=== Problem to solve ===
Find the line that contains "Деловые поездки" in the entries below. Write out that line and all that follow it, unchanged and alone.
* * * * *
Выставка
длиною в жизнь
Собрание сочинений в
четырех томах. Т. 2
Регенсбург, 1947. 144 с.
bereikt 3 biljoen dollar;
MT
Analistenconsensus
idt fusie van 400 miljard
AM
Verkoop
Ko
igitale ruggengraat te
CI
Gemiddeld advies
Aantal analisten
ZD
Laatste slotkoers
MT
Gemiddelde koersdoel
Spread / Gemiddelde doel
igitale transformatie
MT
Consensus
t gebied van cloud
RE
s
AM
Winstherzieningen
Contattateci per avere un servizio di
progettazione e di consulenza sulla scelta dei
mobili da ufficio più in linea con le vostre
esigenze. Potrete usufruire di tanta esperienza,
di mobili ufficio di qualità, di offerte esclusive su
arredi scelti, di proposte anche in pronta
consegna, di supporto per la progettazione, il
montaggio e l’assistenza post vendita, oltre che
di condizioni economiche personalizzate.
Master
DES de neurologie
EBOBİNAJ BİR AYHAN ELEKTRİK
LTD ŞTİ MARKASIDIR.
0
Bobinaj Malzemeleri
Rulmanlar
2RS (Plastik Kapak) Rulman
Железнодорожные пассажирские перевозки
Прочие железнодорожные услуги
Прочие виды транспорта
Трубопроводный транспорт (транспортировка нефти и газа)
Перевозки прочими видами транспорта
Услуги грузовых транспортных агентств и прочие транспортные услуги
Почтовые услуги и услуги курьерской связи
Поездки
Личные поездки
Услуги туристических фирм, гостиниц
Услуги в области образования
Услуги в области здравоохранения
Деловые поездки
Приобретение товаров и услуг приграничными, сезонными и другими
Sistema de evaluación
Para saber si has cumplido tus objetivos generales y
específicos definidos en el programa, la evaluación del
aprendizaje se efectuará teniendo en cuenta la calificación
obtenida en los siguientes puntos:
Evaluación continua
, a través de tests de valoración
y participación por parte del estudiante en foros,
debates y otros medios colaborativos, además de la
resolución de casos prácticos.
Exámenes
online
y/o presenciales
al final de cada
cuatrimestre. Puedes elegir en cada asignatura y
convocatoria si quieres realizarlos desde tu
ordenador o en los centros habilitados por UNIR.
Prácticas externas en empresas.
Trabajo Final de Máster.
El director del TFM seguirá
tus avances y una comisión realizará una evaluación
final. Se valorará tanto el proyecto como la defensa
* * * * *
=== Written response ===
Деловые поездки
Приобретение товаров и услуг приграничными, сезонными и другими
Sistema de evaluación
Para saber si has cumplido tus objetivos generales y
específicos definidos en el programa, la evaluación del
aprendizaje se efectuará teniendo en cuenta la calificación
obtenida en los siguientes puntos:
Evaluación continua
, a través de tests de valoración
y participación por parte del estudiante en foros,
debates y otros medios colaborativos, además de la
resolución de casos prácticos.
Exámenes
online
y/o presenciales
al final de cada
cuatrimestre. Puedes elegir en cada asignatura y
convocatoria si quieres realizarlos desde tu
ordenador o en los centros habilitados por UNIR.
Prácticas externas en empresas.
Trabajo Final de Máster.
El director del TFM seguirá
tus avances y una comisión realizará una evaluación
final. Se valorará tanto el proyecto como la defensa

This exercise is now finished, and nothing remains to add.